Identical and easy to use on every platform. TNTatlas has been made simple and intuitive to use on every computer, so most of your clients, customers, and associates should require no instructions on how to run it. They simply select an icon to start TNTatlas, which opens to the top layer in your HyperIndex stack. From that point, the linkages, interface elements, and on-screen instructions that you have provided will lead the user through the stack. You can make the on-screen instructions and control interface as detailed or as sparse as you like, according to the needs of your target audience.
No complex operations manual required. The free TNTatlas software has a discoverable interface that is easily grasped by most users who have some computer experience. You can design your atlas with a number of introductory welcome screens to provide further information and instructions. You may also add a separate booklet of instructions and additional material describing the purpose, contents, and use of your atlas publication. The built-in help files for TNTatlas can be customized and expanded.
TNTatlas is a free viewing and navigation product for large collections of geospatial data.
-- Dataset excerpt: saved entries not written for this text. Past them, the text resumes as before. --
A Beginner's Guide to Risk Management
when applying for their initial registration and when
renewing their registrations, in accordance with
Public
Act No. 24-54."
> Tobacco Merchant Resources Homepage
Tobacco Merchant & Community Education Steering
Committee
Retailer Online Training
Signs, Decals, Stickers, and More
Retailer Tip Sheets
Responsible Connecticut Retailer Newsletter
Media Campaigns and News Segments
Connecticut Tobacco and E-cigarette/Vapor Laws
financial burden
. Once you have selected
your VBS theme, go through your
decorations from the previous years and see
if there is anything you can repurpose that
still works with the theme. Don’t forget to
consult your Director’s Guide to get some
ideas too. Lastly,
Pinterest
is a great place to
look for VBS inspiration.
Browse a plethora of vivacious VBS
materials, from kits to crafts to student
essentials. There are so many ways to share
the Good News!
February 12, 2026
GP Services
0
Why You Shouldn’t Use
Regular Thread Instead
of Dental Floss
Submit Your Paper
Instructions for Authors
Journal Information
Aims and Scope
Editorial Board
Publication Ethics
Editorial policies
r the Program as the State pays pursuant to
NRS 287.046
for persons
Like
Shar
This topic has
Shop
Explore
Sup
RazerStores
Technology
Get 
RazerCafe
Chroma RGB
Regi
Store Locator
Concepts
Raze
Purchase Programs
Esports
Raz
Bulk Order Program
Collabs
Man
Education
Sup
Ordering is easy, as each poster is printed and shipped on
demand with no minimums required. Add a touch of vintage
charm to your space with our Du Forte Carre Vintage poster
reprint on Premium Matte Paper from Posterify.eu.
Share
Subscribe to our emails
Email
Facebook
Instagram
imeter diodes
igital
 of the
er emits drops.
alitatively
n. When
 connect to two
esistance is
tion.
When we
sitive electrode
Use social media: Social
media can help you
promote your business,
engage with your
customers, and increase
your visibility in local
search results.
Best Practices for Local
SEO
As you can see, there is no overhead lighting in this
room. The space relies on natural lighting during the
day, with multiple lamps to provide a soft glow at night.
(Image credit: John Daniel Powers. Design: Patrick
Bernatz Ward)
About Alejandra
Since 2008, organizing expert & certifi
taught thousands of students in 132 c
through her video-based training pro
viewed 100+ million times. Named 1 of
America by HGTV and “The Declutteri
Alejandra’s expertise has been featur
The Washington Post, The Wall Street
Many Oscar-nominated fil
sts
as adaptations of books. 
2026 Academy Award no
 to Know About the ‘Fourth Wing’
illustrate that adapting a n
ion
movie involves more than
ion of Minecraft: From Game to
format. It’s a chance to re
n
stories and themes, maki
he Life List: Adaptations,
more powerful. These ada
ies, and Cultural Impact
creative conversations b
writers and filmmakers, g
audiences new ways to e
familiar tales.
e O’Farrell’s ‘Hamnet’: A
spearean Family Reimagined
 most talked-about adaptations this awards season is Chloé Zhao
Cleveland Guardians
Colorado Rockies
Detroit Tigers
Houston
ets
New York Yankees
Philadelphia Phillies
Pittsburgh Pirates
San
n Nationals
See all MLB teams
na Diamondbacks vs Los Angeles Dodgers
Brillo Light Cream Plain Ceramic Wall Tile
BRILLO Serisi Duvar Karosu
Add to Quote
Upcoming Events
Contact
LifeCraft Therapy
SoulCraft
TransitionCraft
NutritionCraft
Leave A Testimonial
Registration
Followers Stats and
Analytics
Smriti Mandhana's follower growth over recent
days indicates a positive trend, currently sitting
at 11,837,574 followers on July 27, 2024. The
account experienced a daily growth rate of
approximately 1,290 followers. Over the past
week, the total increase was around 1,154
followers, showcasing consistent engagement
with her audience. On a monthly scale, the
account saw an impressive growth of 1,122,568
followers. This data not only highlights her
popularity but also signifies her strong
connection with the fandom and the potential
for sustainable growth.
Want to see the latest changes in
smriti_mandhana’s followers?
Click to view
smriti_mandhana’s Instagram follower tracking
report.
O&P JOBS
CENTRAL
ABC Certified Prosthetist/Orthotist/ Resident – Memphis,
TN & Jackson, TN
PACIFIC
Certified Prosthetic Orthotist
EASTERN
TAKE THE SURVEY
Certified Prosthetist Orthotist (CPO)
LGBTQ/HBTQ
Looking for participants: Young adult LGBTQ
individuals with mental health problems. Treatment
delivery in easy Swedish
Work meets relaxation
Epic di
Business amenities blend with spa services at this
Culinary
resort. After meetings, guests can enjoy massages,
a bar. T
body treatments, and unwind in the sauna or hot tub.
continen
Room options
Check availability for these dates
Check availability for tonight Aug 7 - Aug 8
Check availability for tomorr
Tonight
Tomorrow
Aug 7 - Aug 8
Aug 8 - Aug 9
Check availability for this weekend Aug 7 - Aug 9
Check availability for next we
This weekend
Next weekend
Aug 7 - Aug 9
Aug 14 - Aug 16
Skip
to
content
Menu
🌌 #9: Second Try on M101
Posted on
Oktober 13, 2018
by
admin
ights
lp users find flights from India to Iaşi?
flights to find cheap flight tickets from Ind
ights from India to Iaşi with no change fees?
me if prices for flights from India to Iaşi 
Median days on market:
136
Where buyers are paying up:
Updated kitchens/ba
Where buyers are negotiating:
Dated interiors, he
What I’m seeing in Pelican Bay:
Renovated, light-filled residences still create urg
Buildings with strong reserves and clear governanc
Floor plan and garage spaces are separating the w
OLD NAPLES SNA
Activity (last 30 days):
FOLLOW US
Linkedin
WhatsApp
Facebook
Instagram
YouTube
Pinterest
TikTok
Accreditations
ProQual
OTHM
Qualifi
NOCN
- You can make CD's or DVD's with versions of TNTatlas for Windows and Macintosh computers, and still have lots of room for your atlas Project Files.
- You can provide TNTatlas to all the computers on your organization's network so that users from all kinds of computers can view the current Project Files.
TNTatlas gives you the opportunity to publish spatial information for wide-scale, multi-platform distribution. You can put together complex stacks of relational imagery, maps, drawings, and databases for use everywhere from the kiosks in the front lobby to the president's suite. Whether you use TNTatlas to support a number of network users with frequently updated project materials, or to publish a single stack that can find its way to computers anywhere in the world, you will be taking advantage of the new ways TNTatlas provides for viewing and managing spatially related materials. TNTatlas is the electronic publication tool you need for today's geospatial information.